Moreover, the labor force participation rate for men of prime working
age (25 to 54) has remained stuck at about 88.9%, compared with 97% in the
1950s and 1960s.
Next metric:
the Gross Domestic Product (GDP).
This is
another statistic Trump often cites that he probably shouldn’t. The GDP is the
broadest measure of the economy. and during the campaign he promised to
achieve an annual growth rate of 4%. In the second quarter, the rate was 4.2%,
but that’s still below the 5.1% and 4.9% achieved in two quarters in
2014, or the 4.7% increase in a quarter in 2011.
Robert D.
Atkinson, president of the Information
Technology and Innovation Foundation said that the GDP is not a valid
measure of “the strongest economy” in
the first place.
“It’s a bit like looking at the best-selling
movie’s box office receipts,” he said. “It’s
easiest to be the top-grossing movie today because there are more people in the
US than ever before and ticket prices are at the highest because of inflation.”
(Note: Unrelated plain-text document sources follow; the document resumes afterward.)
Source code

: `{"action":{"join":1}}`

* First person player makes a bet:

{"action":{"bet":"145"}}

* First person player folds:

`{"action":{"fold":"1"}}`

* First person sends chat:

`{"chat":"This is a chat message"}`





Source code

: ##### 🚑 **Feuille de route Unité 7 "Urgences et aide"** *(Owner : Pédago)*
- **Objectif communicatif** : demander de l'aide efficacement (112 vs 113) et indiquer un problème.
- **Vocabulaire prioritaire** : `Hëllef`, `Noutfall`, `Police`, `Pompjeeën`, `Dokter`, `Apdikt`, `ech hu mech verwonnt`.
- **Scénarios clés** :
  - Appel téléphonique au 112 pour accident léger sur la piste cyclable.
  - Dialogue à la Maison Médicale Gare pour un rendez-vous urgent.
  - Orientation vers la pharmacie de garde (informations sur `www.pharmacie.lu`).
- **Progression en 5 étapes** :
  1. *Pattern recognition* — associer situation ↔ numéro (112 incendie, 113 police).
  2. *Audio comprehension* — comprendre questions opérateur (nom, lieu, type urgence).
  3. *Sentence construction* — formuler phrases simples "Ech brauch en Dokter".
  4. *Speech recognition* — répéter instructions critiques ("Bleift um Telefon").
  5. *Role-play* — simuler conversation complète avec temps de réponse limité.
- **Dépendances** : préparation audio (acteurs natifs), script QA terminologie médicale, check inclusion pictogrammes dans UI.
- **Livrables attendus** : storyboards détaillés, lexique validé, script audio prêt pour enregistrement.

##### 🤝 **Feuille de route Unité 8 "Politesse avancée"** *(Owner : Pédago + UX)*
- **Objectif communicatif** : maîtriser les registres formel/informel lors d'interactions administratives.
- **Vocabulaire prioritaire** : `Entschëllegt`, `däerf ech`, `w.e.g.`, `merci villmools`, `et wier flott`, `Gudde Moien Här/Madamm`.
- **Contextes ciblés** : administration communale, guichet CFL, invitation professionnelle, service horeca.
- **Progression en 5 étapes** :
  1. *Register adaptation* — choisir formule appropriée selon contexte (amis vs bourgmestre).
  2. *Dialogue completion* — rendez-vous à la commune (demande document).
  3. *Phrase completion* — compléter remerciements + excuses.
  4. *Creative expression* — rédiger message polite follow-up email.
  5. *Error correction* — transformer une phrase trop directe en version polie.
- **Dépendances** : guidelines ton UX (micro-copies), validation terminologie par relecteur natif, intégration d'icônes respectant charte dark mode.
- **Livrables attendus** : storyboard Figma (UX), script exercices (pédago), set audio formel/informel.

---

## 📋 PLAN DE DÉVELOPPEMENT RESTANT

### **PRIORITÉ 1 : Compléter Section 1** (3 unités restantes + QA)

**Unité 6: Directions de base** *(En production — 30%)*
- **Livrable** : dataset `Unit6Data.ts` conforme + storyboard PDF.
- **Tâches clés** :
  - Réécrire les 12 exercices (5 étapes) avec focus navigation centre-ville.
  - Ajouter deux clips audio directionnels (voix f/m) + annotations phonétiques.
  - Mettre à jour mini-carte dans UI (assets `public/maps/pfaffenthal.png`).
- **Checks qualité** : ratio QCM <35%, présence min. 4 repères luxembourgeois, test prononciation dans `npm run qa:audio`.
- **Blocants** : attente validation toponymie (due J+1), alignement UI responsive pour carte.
That's the same for the GDP.
In addition, it will today
be a bit of a stretch to achieve even an annual growth rate of 3% for all of
2018; in 2017, growth was 2.3%. In 1997, 1998 and 1999, the GDP grew 4.5%,
4.5% and 4.7%, respectively.
But that
period paled against the 1950s and 1960s. Growth between 1962 and 1966 ranged
from 4.4% to 6.6%. In 1950 and 1951, it was 8.7% and 8%, respectively, and then
was 4.1% and 4.7% in 1952 and 1953.
In addition,
most economic historians say the president’s claim is way off base.
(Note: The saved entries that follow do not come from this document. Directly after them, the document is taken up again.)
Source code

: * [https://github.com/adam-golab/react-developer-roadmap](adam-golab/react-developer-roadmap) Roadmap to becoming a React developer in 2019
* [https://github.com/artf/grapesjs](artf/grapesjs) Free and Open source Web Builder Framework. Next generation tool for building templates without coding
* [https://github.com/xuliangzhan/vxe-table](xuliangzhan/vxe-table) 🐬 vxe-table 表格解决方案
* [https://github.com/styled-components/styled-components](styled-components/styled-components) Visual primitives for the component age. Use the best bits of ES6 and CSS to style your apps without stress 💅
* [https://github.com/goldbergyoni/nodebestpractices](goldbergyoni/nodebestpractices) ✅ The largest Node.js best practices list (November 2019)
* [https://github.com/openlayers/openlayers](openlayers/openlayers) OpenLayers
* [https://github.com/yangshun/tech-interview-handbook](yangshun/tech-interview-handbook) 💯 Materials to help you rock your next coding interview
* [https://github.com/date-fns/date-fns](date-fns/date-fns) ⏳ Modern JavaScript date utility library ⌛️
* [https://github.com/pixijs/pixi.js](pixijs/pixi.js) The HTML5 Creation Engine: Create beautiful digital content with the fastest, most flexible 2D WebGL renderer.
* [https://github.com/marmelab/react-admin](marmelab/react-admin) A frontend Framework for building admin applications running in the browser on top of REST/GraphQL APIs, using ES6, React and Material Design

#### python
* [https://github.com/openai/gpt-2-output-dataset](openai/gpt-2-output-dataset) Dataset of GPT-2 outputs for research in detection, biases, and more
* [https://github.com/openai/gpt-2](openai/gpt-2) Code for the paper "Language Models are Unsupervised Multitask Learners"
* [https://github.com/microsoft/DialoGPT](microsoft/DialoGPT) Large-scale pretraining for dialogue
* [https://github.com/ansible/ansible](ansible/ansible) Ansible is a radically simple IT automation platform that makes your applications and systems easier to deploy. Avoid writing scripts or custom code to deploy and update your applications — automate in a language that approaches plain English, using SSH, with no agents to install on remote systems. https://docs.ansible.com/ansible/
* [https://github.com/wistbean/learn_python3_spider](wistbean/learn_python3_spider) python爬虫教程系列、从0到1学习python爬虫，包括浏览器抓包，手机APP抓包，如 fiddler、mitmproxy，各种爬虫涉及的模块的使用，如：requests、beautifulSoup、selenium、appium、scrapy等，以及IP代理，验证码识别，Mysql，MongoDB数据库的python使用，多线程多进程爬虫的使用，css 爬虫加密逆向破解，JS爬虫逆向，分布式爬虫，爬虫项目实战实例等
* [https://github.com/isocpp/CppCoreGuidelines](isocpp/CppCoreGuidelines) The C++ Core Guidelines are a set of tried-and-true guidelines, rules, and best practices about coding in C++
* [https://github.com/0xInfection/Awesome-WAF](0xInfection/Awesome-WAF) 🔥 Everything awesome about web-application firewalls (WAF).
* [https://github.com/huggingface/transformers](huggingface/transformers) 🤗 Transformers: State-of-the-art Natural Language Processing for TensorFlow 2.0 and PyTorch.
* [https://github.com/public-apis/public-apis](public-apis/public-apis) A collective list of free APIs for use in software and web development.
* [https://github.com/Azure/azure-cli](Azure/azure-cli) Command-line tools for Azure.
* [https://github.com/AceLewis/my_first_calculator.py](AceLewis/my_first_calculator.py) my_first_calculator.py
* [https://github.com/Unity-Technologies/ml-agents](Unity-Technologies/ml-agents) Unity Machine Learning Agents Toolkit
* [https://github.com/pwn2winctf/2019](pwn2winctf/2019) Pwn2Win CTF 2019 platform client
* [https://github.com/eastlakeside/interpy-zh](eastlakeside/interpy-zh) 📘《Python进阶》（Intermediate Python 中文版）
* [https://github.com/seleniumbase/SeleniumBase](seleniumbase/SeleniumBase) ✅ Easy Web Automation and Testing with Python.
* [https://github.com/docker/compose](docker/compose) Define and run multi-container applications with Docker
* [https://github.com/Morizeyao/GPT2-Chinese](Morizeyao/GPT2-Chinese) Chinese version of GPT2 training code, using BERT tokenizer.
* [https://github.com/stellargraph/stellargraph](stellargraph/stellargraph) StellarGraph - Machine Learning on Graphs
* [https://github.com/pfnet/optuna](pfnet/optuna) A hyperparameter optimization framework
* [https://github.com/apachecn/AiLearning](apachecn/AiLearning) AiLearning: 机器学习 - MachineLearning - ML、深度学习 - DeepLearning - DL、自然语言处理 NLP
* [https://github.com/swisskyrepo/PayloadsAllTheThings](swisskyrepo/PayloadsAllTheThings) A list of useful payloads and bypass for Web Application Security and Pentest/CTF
“He is completely wrong. Growth was much
higher in the early 1960s at close to 5% per year and unemployment was below
3%,” said Michael D. Bordo, director of the Center for Monetary and Financial History at Rutgers University,
adding that the tech boom in the 1990s was also a period of rapid growth. He
said even higher economic growth was probably achieved in the 1870s, when
Ulysses S. Grant was president.
“Real GDP growth was faster in the ’50s and
’60s," said Robert J Gordon of Northwestern University. “Most
important, real income growth was equally rapid across the bottom and top of
the income distribution between 1947 and 1980, while from 1980 to 2017 it has
been heavily concentrated at the top. “ He added that “wages are still stagnating, average hourly earnings [growth] of 2.8%
over last year is about the same as the consumer price index, so real wages
haven’t grown at all. That’s very different than the period before 2007 and
particularly the years before 1973.”
Robert
Atkinson had also said a better measure is growth
in productivity, that is the “output
per hour of work”. “By this measure,
the economy under President Trump is actually performing very poorly, compared
to postwar figures,” he said. “In the
six quarters since the president was elected, business labor productivity grew
1.4% per year, compared to periods in the 1960s and the period between 1996 and
2004 where it grew approximately 2.5 times faster.”
Yes, the
president can truly brag about the current state of the US economy, but he is
blowing it when he tries to say: “The
best in the history of the US”, and it's not because of his actions.
By any
important measure, the economy today is not doing as well as it did under
Presidents Dwight Eisenhower, Lyndon Johnson, Bill Clinton and even, Ulysses S.
Grant.
This is why
President Trump was awarded three Pinocchio’s.